What you have to do — Write out the entries exactly, leaving out every picture.

BEGIN Input records

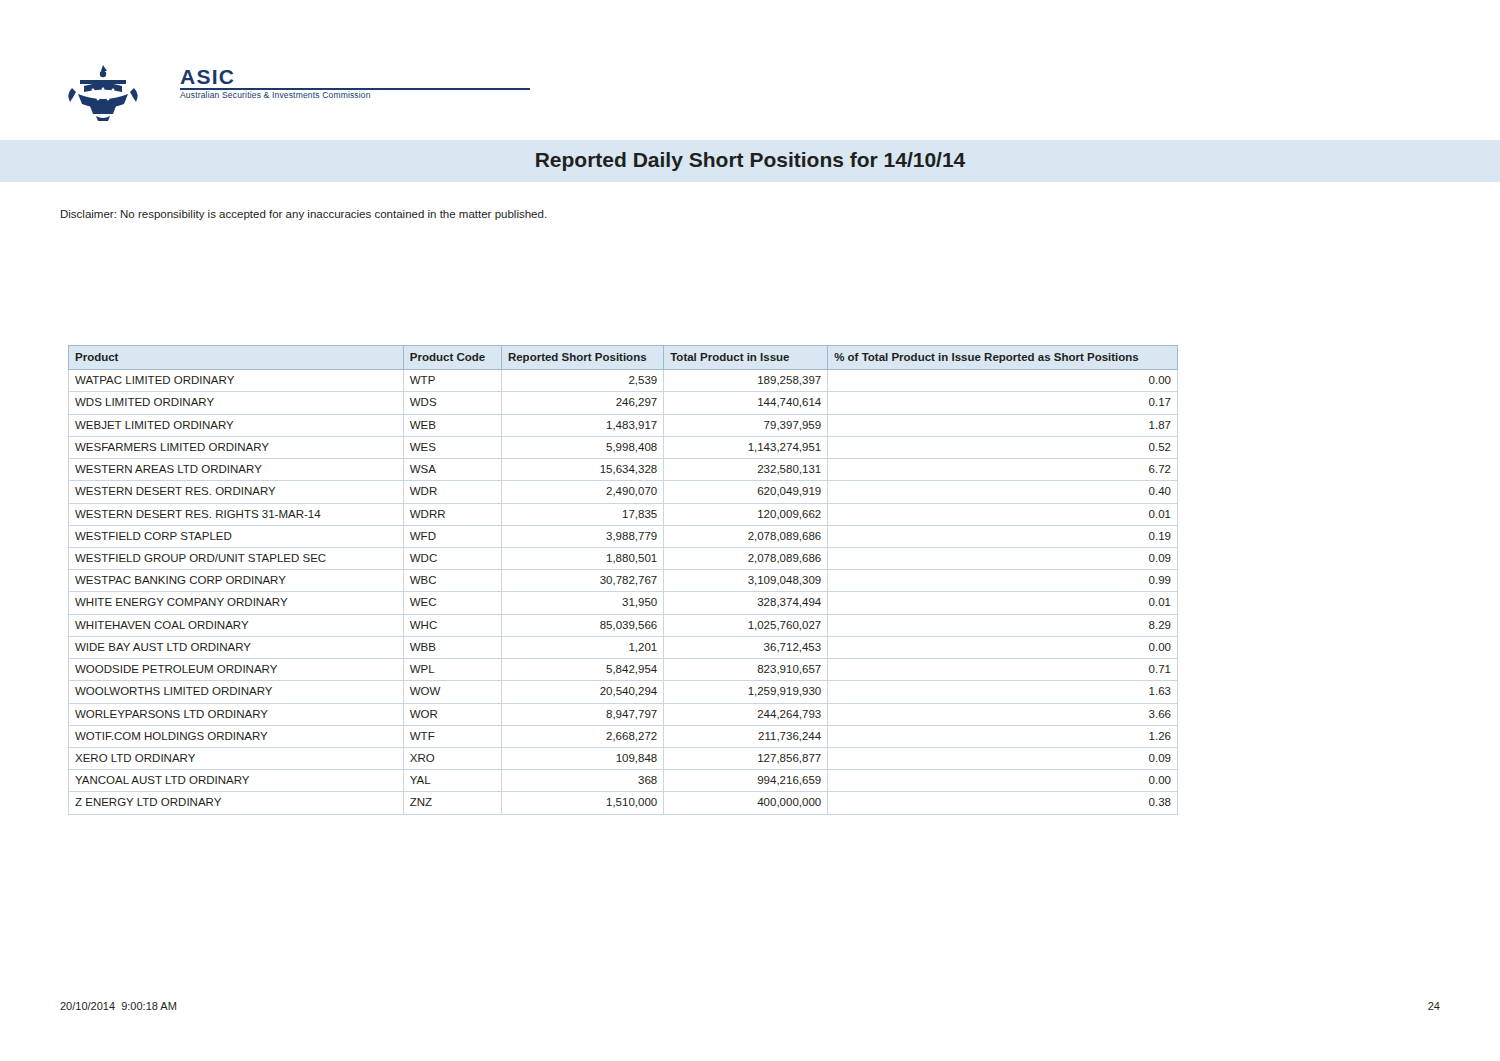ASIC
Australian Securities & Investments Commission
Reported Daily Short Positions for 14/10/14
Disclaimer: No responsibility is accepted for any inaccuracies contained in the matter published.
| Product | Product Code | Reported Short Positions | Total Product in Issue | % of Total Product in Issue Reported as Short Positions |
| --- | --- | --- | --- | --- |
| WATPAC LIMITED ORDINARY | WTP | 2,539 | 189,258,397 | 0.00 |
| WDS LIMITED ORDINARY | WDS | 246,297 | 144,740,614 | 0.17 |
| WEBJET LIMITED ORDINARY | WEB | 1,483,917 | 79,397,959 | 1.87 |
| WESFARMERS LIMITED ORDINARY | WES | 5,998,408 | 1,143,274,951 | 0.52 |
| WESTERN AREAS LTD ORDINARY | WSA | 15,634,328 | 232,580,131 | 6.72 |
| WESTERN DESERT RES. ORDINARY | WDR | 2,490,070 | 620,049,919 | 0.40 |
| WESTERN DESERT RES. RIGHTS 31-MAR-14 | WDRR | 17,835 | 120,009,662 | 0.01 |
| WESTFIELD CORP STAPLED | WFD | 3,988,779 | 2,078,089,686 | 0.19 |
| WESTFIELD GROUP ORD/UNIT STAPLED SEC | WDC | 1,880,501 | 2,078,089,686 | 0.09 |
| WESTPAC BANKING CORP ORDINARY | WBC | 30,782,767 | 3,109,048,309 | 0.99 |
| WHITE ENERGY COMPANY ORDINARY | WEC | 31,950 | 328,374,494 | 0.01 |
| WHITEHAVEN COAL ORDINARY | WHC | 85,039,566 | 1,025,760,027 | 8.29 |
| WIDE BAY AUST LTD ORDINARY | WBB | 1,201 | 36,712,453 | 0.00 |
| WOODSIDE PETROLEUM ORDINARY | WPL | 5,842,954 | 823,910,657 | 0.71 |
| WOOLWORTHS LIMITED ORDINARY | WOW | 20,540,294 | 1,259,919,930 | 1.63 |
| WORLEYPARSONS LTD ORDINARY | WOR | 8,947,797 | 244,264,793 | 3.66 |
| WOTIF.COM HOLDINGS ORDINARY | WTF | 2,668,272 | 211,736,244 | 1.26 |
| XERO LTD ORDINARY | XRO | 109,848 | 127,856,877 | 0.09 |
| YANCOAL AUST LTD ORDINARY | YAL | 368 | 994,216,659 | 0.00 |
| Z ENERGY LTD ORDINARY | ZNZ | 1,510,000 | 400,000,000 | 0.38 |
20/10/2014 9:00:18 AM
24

END Input records

Output of the exercise —
ASIC
Australian Securities & Investments Commission
Reported Daily Short Positions for 14/10/14
Disclaimer: No responsibility is accepted for any inaccuracies contained in the matter published.
| Product | Product Code | Reported Short Positions | Total Product in Issue | % of Total Product in Issue Reported as Short Positions |
| --- | --- | --- | --- | --- |
| WATPAC LIMITED ORDINARY | WTP | 2,539 | 189,258,397 | 0.00 |
| WDS LIMITED ORDINARY | WDS | 246,297 | 144,740,614 | 0.17 |
| WEBJET LIMITED ORDINARY | WEB | 1,483,917 | 79,397,959 | 1.87 |
| WESFARMERS LIMITED ORDINARY | WES | 5,998,408 | 1,143,274,951 | 0.52 |
| WESTERN AREAS LTD ORDINARY | WSA | 15,634,328 | 232,580,131 | 6.72 |
| WESTERN DESERT RES. ORDINARY | WDR | 2,490,070 | 620,049,919 | 0.40 |
| WESTERN DESERT RES. RIGHTS 31-MAR-14 | WDRR | 17,835 | 120,009,662 | 0.01 |
| WESTFIELD CORP STAPLED | WFD | 3,988,779 | 2,078,089,686 | 0.19 |
| WESTFIELD GROUP ORD/UNIT STAPLED SEC | WDC | 1,880,501 | 2,078,089,686 | 0.09 |
| WESTPAC BANKING CORP ORDINARY | WBC | 30,782,767 | 3,109,048,309 | 0.99 |
| WHITE ENERGY COMPANY ORDINARY | WEC | 31,950 | 328,374,494 | 0.01 |
| WHITEHAVEN COAL ORDINARY | WHC | 85,039,566 | 1,025,760,027 | 8.29 |
| WIDE BAY AUST LTD ORDINARY | WBB | 1,201 | 36,712,453 | 0.00 |
| WOODSIDE PETROLEUM ORDINARY | WPL | 5,842,954 | 823,910,657 | 0.71 |
| WOOLWORTHS LIMITED ORDINARY | WOW | 20,540,294 | 1,259,919,930 | 1.63 |
| WORLEYPARSONS LTD ORDINARY | WOR | 8,947,797 | 244,264,793 | 3.66 |
| WOTIF.COM HOLDINGS ORDINARY | WTF | 2,668,272 | 211,736,244 | 1.26 |
| XERO LTD ORDINARY | XRO | 109,848 | 127,856,877 | 0.09 |
| YANCOAL AUST LTD ORDINARY | YAL | 368 | 994,216,659 | 0.00 |
| Z ENERGY LTD ORDINARY | ZNZ | 1,510,000 | 400,000,000 | 0.38 |
20/10/2014 9:00:18 AM
24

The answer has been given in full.